MATERIALS PROVIDED: Begin
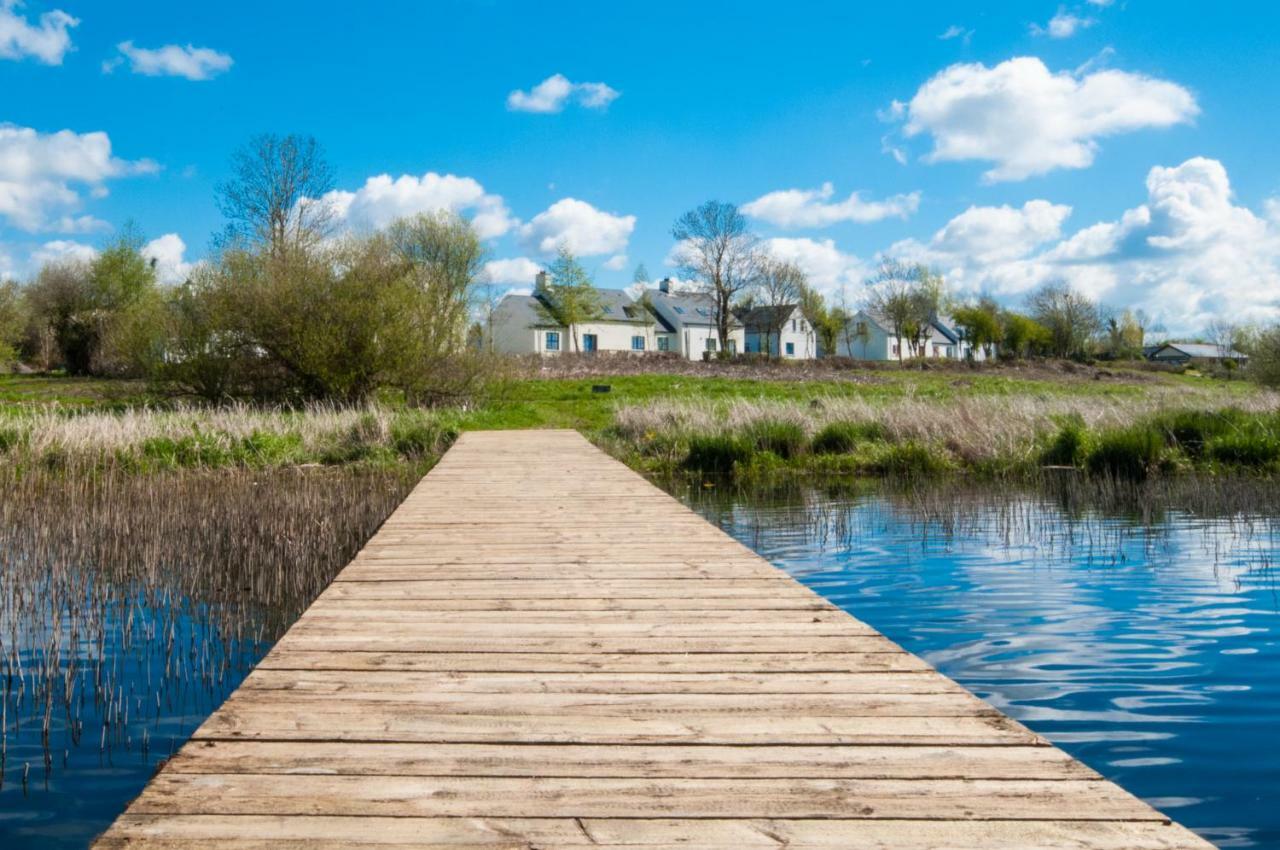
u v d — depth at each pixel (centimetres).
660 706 293
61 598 606
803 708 291
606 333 5853
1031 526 897
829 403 1847
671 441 1627
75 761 345
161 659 477
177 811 213
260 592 632
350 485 1214
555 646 365
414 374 2189
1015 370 4722
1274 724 370
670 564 539
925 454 1439
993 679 433
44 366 4391
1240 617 542
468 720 279
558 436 1778
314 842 199
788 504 1095
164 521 895
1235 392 2538
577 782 233
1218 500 1054
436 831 204
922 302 6406
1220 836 281
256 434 1519
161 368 2162
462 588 475
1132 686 420
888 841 200
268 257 2172
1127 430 1408
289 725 273
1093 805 218
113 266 4091
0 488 1111
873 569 695
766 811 216
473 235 4309
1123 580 647
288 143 3331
MATERIALS PROVIDED: End
* [WORK REQUEST]: Nothing but the listing, copied exactly and stripped of its images, should appear in the response.

* [RESPONSE BELOW]:
u v d — depth at each pixel (centimetres).
660 706 293
61 598 606
803 708 291
606 333 5853
1031 526 897
829 403 1847
671 441 1627
75 761 345
161 659 477
177 811 213
260 592 632
350 485 1214
555 646 365
414 374 2189
1015 370 4722
1274 724 370
670 564 539
925 454 1439
993 679 433
44 366 4391
1240 617 542
468 720 279
558 436 1778
314 842 199
788 504 1095
164 521 895
1235 392 2538
577 782 233
1218 500 1054
436 831 204
922 302 6406
1220 836 281
256 434 1519
161 368 2162
462 588 475
1132 686 420
888 841 200
268 257 2172
1127 430 1408
289 725 273
1093 805 218
113 266 4091
0 488 1111
873 569 695
766 811 216
473 235 4309
1123 580 647
288 143 3331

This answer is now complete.